Nada
é muito parecido com a circunstância daqueles que sofrem males mentais. O
sofrimento não possui tradução verbal, não se caracteriza como dor física, mas
talvez com um embate em que muitos tentam manter-se – mesmo que silenciosamente
– sobrevivendo aos aspectos internos do sofrimento que lhes acomete, como ao
estigma que a sociedade impõe desde os que estejam mais vulneráveis ou
extremamente medicados àqueles que aparentemente estão mais despertos, com
razão mais sólida. A versão que passa na cabeça dos que estão normais nos seios
da sociedade é de que os enfermos dessa natureza são peças inúteis ou refugo
existencial, onde só os familiares arcam com os óbices que impedem de modo
previsível que haja um encaixe dessa gente no mercado, posto este já coloca as
barreiras contra a contratação dessa gente. A realidade em certas nações
enfrenta a si própria, espelhando o significado autofágico de si em gentes que
vivem à margem da normalidade citada acima. O que leva a tangenciar a discriminação
contra as enfermidades psíquicas, mesmo quando sabemos que a incidência destas
ocorre cada vez mais amiúde, tendo em vista o distanciamento do ser com relação
ao real; a ilusão passa a ser cada vez mais presente no cotidiano da vida neste
novo século, de profundas transformações tecnológicas. Procedem estudos cada
vez mais fragmentários em especializações e a profunda queda do humanismo como pilar fundamental necessário a que se reduza o conflito, não apenas ao ego
particular e coletivo, como à automatização do indivíduo em saberes que levam
apenas a um treinar excessivo como prática ou preparação a algo que em síntese
não existe concretamente, posto invenção sistêmica. Esse algo pertence a um status quo que muitos incorporaram como
um tipo de existência ou modo de vida que não necessariamente seja o mais
correto, mas a coisificação, ou uma sociedade de objetos está cada vez mais
presente, onde o real passa a estar do outro lado dos gadgets, na forma do encontro pontuado pela aceitabilidade ou o
antigo conceito de popularidade, sempre atual, pois sempre viveremos em
sociedade.
Em
questões da dissociação que dão origem a enfermidades de ordem psíquica,
certamente os tempos em que vivemos fazem do acúmulo de informação e da ordem
algo ilusória na mecanicidade do funcionamento de grupamentos sociais, esta que
pode incluso ser mensurada e igualmente “coisificada”, torna qualquer agente do
sistema apenas um ponto que se torna vulnerável enquanto ação parcial ou
filtrada por critérios de hierarquias sociais, ou mesmo colocações de mercado.

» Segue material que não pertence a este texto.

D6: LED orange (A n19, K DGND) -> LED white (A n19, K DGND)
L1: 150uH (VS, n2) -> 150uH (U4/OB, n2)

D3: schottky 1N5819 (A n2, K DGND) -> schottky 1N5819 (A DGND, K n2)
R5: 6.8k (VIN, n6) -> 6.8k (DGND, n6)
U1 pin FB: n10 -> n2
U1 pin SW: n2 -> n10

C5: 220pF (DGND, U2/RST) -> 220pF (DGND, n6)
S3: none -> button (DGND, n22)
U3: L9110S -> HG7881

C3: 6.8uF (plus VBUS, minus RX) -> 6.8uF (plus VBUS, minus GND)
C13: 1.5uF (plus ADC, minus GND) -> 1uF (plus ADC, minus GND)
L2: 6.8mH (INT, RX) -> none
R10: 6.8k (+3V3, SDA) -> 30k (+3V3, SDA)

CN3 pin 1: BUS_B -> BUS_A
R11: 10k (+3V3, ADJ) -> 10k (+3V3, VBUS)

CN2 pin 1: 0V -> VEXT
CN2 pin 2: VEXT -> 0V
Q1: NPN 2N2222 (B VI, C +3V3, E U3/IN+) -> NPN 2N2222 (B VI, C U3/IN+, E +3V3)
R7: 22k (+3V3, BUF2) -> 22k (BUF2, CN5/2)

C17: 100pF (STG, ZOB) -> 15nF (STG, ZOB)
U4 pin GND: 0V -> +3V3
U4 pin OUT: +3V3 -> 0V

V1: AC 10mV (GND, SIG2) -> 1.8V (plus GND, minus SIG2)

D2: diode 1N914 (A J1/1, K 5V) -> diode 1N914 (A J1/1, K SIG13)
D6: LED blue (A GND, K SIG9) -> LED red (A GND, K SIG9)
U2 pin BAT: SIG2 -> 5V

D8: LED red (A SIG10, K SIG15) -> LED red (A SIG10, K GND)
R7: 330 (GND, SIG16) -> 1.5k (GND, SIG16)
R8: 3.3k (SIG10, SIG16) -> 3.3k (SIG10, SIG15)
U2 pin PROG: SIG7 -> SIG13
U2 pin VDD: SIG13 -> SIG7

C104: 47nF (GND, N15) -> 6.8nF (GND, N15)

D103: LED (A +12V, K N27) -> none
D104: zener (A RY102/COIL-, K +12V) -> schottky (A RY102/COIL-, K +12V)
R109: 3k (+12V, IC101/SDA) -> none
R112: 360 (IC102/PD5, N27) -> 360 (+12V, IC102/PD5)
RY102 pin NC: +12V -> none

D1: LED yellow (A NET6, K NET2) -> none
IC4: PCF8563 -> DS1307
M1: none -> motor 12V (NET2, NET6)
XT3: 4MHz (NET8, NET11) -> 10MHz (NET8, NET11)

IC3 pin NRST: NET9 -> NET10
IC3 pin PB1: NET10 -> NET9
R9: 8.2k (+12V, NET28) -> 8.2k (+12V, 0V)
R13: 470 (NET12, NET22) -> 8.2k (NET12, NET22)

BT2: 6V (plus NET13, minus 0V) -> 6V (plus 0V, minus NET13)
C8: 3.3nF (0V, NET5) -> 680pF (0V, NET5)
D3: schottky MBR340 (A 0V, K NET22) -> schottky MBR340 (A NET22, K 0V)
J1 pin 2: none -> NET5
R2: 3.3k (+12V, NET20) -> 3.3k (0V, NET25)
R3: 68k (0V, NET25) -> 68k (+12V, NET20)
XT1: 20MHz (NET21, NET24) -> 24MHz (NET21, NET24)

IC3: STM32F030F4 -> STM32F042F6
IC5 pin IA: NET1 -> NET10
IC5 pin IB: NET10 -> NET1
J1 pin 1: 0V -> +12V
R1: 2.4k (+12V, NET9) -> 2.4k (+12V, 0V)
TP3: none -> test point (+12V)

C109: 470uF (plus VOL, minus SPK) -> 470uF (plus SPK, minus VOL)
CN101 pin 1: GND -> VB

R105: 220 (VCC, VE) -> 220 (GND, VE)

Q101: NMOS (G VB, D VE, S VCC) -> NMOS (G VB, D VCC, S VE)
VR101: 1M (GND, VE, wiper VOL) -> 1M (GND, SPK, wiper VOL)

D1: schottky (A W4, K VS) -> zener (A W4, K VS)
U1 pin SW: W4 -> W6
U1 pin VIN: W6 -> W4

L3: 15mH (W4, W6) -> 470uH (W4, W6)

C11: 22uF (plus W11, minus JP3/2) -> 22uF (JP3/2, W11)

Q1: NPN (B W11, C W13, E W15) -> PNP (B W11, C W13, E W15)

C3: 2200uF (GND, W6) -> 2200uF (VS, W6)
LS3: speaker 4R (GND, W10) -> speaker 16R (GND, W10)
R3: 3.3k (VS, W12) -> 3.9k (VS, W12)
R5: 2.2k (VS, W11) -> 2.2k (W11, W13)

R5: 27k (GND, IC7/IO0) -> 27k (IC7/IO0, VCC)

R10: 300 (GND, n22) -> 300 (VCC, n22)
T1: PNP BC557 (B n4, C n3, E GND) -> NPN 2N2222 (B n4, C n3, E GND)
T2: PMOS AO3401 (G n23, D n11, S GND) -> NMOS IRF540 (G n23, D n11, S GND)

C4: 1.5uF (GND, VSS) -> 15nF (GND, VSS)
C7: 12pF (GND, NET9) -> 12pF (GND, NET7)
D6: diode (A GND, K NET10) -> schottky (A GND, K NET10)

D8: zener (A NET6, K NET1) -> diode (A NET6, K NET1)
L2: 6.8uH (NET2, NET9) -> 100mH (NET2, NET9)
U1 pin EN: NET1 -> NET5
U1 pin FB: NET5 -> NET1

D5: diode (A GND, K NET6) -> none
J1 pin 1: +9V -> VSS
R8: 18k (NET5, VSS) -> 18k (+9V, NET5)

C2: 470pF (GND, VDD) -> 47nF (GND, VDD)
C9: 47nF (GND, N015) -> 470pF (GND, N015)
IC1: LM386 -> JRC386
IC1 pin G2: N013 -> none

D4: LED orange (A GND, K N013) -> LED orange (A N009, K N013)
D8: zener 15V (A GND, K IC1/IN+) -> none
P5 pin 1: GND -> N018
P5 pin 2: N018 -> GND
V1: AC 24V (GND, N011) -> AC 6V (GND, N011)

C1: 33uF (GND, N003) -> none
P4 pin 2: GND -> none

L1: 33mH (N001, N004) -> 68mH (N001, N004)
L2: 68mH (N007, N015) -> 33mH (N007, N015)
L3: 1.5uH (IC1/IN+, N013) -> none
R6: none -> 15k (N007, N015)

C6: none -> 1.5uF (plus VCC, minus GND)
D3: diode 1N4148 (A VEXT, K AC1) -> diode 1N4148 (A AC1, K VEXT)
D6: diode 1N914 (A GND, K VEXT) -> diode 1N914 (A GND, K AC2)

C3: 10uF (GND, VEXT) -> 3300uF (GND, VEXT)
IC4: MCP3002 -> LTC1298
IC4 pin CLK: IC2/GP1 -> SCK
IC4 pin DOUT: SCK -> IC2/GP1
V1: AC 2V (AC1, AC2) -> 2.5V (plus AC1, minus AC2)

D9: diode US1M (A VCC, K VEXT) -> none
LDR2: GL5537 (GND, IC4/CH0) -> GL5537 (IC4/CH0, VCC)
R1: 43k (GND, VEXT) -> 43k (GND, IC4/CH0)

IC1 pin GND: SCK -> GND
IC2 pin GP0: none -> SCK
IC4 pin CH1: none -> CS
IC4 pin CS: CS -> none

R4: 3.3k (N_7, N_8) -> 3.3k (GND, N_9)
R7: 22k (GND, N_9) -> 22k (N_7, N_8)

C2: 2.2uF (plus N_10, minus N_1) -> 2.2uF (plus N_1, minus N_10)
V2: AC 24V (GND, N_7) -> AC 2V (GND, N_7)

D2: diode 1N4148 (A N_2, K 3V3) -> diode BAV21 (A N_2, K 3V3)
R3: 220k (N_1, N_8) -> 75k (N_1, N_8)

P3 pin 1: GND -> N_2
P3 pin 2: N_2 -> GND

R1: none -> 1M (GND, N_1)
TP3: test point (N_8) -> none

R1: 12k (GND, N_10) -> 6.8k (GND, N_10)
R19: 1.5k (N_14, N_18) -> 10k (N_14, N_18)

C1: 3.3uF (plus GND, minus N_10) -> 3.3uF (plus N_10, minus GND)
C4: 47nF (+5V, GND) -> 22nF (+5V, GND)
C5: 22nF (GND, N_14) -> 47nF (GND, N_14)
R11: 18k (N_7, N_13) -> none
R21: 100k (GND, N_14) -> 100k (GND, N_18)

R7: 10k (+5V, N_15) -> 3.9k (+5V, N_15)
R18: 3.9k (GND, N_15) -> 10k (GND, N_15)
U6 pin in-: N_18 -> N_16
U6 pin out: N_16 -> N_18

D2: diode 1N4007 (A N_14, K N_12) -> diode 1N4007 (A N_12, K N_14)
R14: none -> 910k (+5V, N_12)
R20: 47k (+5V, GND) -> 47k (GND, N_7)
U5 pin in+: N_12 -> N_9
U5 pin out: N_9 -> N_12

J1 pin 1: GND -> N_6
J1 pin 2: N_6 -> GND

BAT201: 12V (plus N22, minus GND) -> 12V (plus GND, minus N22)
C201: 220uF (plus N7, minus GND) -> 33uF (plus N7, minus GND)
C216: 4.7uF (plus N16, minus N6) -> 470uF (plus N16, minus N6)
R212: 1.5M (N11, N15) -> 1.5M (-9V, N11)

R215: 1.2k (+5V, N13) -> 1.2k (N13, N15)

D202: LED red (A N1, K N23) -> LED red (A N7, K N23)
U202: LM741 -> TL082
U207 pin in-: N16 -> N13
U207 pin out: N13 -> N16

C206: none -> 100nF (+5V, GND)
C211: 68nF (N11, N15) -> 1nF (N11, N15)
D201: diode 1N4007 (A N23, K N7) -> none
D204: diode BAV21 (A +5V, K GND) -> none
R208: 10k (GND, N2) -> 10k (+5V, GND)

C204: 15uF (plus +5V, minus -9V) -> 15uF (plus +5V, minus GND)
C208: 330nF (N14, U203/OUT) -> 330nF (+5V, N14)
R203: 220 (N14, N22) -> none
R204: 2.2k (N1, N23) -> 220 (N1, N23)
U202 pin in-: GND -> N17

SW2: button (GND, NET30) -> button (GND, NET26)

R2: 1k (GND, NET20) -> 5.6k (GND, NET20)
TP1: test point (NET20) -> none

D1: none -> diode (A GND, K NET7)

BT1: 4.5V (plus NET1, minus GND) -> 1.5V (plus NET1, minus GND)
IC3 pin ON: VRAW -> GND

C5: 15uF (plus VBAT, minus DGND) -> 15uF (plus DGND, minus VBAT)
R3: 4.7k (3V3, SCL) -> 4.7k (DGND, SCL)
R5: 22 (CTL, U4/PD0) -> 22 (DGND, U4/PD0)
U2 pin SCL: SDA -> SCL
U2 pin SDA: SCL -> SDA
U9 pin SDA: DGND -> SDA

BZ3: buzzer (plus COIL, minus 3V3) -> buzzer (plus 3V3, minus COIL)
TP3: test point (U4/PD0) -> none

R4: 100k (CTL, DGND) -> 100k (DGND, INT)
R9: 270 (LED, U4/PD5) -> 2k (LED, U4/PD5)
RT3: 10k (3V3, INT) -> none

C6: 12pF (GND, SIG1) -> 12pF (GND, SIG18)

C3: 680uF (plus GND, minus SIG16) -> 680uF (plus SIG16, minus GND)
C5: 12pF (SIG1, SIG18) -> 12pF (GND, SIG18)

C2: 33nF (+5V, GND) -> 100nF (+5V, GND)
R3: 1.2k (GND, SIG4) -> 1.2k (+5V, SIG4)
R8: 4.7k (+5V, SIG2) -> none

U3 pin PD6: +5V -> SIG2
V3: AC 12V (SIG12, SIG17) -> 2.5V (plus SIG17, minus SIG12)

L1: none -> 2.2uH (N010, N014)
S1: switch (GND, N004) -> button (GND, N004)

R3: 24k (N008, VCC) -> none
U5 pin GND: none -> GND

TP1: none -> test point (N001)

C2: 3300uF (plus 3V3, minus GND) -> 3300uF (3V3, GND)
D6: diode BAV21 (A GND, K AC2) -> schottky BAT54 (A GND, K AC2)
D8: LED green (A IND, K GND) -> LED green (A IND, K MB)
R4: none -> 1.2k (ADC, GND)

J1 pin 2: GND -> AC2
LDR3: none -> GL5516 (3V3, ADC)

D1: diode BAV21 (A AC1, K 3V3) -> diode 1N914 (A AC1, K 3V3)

A questão da permuta em que se pretende a sociedade atual, seja de ordem
financeira, afetiva ou de aceitabilidade, dando jus a uma frieza sem medida
quando se torna um ser nada parecido mais com qualquer laivo de humanidade, mas
sim pronto ao ataque, deixando a atitude pacífica alicerçada sobre as questões
de segurança, que são na verdade necessárias mas não o suficiente para que
outros modos culturais nos aproxime do viver mais saudável e independente. Essa
medida criteriosa para que façamos de um lugar, um modo de nos portarmos, um
encontro espontâneo, e a experiência de nos tornarmos independentes dos objetos
eletrônicos, e uma vida com harmonia passa pela consciência de cada habitante
do planeta, e quem sabe a consciência de que ao menos que prossigamos em um
mundo onde já erramos o suficiente ao ponto de destruir o que deveríamos ter
preservado com prejuízos graves e agora inevitáveis, então que façamos desse
caminhar sobre nossos erros a comunhão que nos esquecemos de encontrar quando
ainda tínhamos chance para isso. Nunca será tarde para isso, mas o agora urge
pelo suficiente... Esse tempo do já seria apenas a compreensão dilatada para
aquilo que desconhecemos no próximo, e a luta que devemos empreender, com seres
sociais gregários, para desmitificar certos estigmas que podem nos levar a uma
sectária forma de nos portar, levando a um preconceito e permitindo mais e mais
o surgimento do totalitarismo, seja ele aberto ou silencioso nos seios de
nossas já tão enfermiças sociedades.